Data for this task:
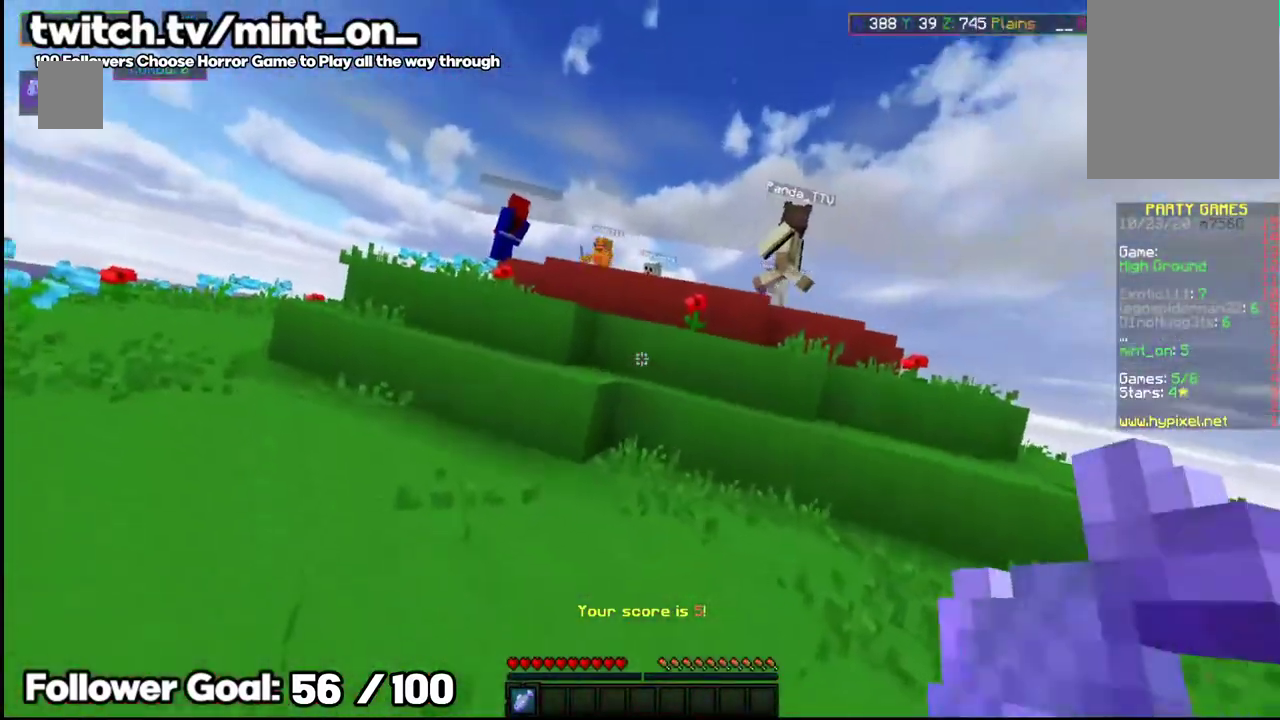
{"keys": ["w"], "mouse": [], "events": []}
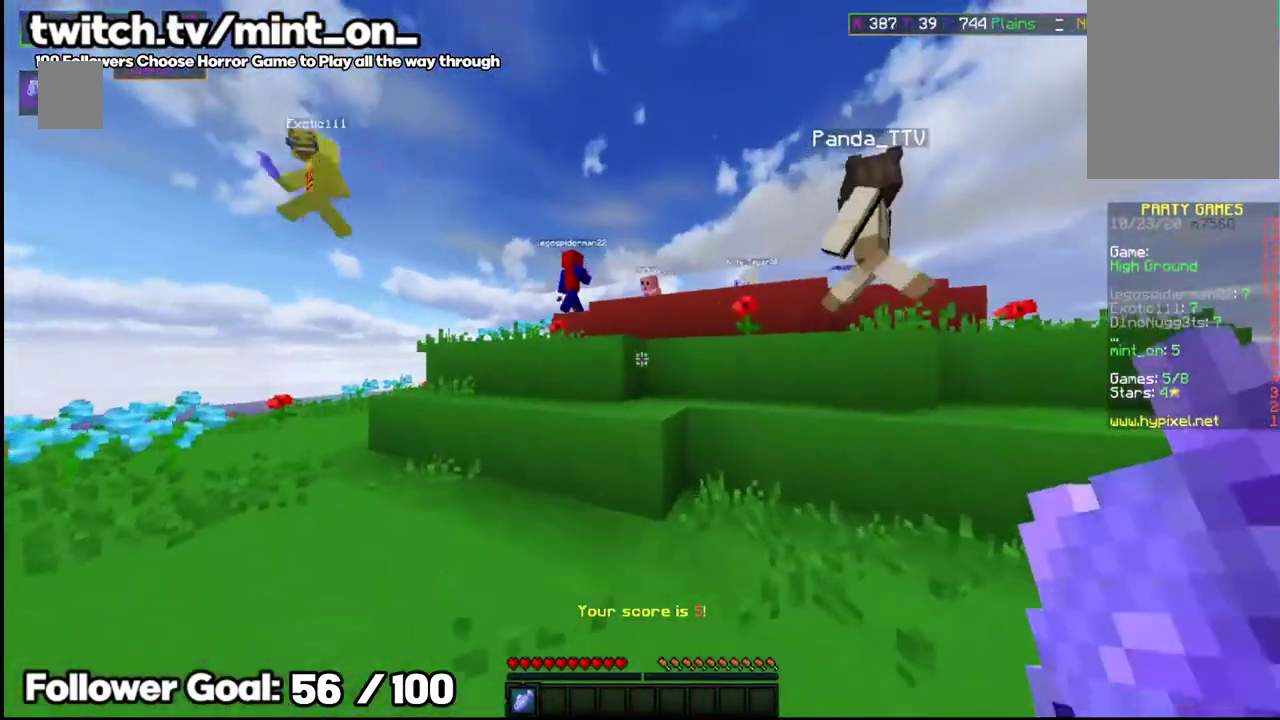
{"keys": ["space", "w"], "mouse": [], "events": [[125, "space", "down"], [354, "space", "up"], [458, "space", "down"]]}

---

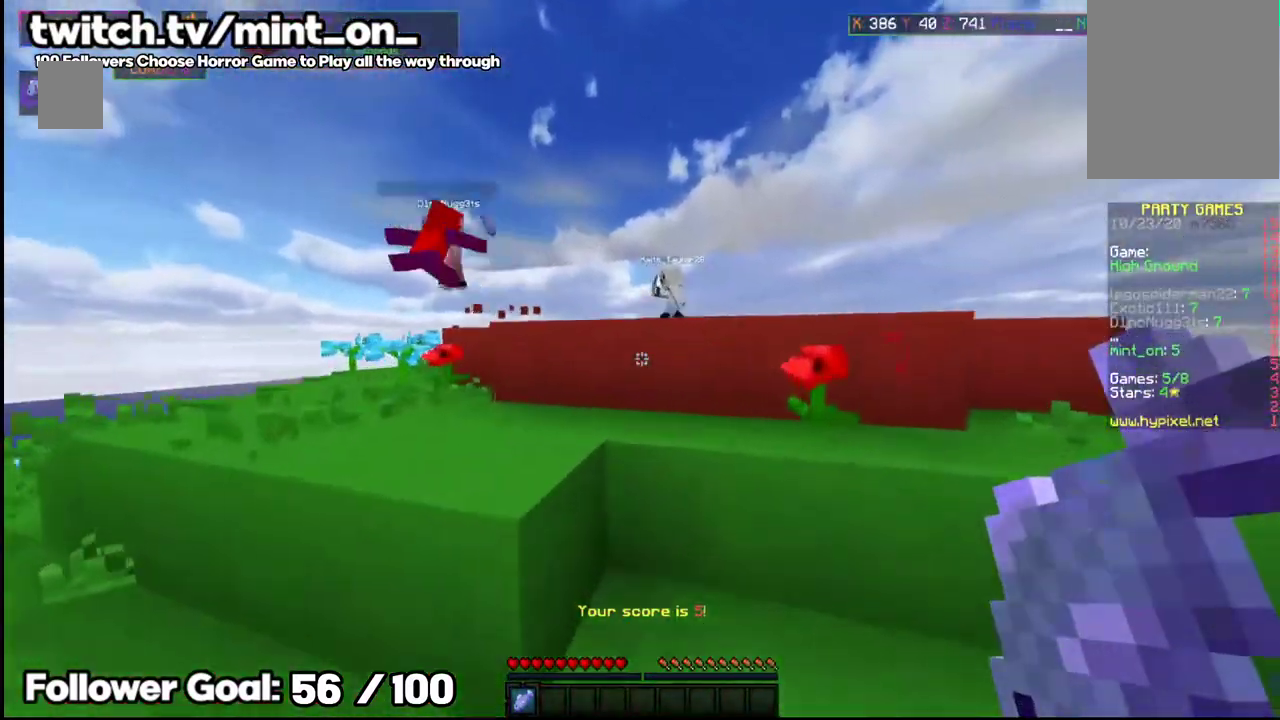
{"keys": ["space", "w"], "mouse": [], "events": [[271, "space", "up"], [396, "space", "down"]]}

What the exercise asks: Please find every line in the listing that holds the string "space" and copy it.

The answer:
{"keys": ["space", "w"], "mouse": [], "events": [[125, "space", "down"], [354, "space", "up"], [458, "space", "down"]]}
{"keys": ["space", "w"], "mouse": [], "events": [[271, "space", "up"], [396, "space", "down"]]}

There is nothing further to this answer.